- Problem to solve
Find and copy each line of the records where the string "Table" shows up.

- Exercise material
━━━━━━━━━━━━━━━━━━━━

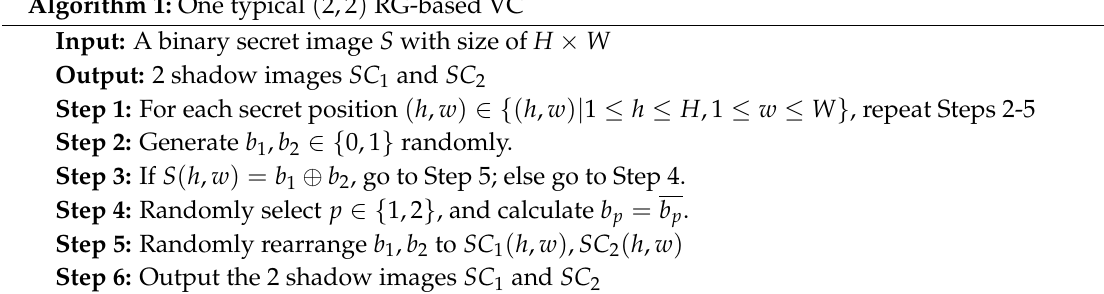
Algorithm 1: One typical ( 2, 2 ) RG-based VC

━━━━━━━━━━━━━━━━━━━━

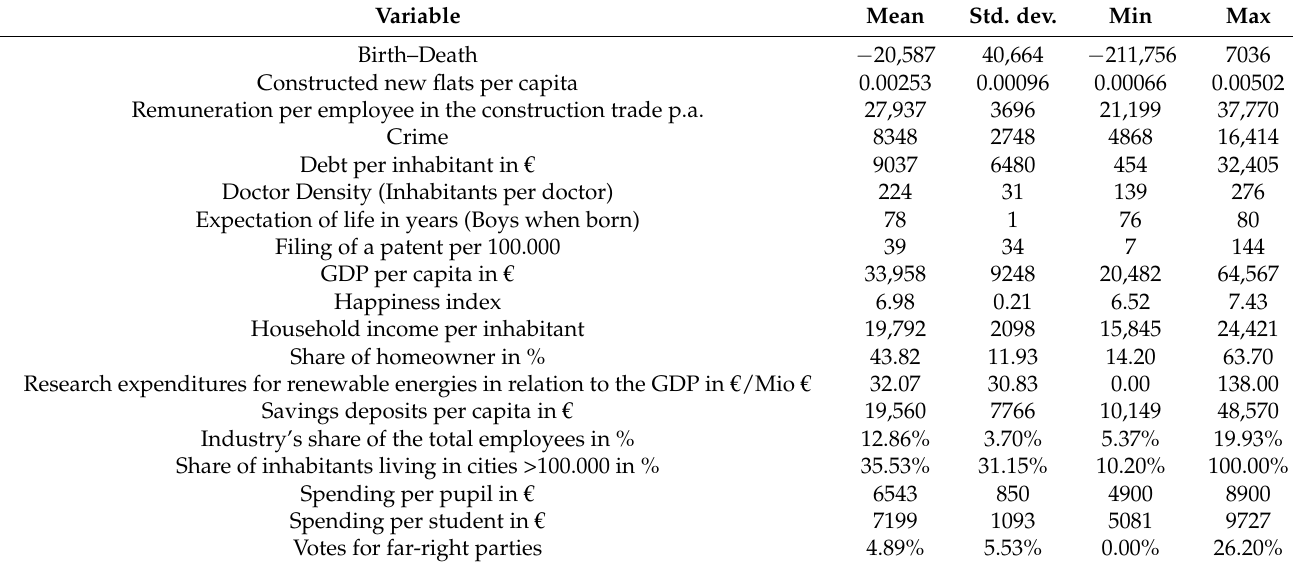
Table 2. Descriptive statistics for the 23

━━━━━━━━━━━━━━━━━━━━

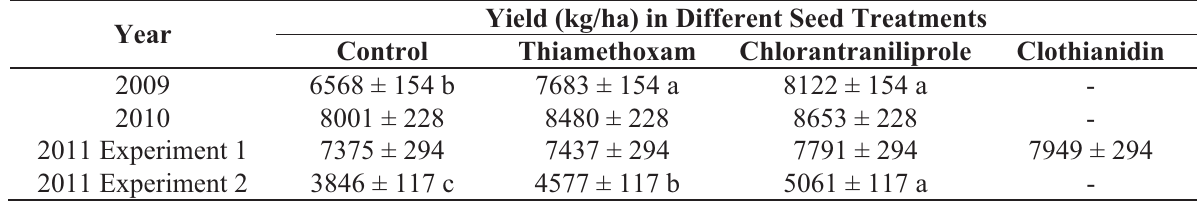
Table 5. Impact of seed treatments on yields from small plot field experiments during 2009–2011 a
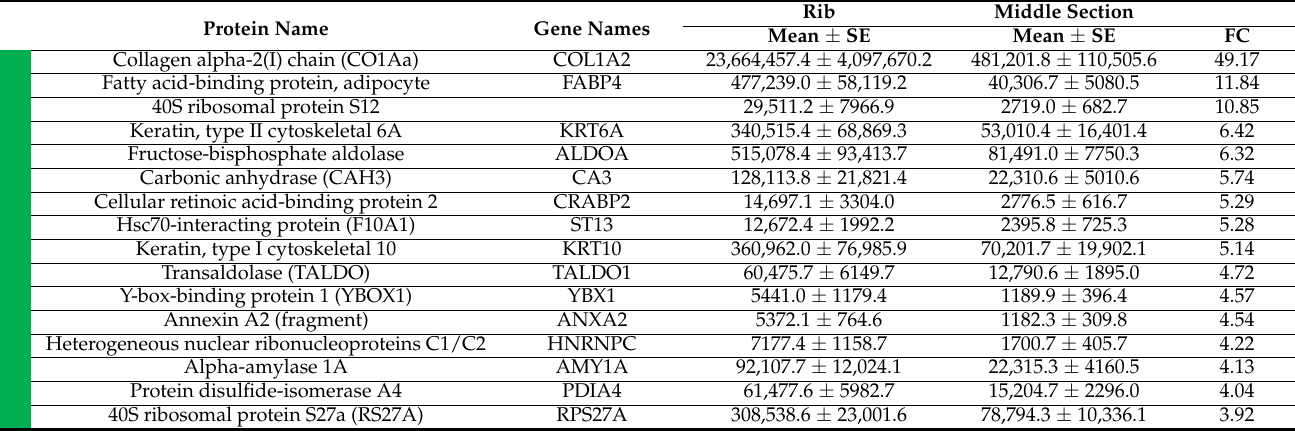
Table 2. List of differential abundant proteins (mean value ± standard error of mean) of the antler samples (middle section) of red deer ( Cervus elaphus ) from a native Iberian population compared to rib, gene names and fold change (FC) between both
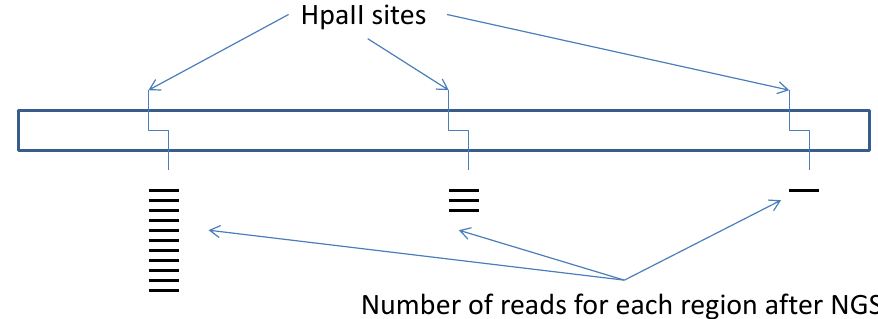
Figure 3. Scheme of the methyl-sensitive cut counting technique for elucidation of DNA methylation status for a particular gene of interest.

━━━━━━━━━━━━━━━━━━━━

- Answer area
Table 2. Descriptive statistics for the 23
Table 5. Impact of seed treatments on yields from small plot field experiments during 2009–2011 a
Table 2. List of differential abundant proteins (mean value ± standard error of mean) of the antler samples (middle section) of red deer ( Cervus elaphus ) from a native Iberian population compared to rib, gene names and fold change (FC) between both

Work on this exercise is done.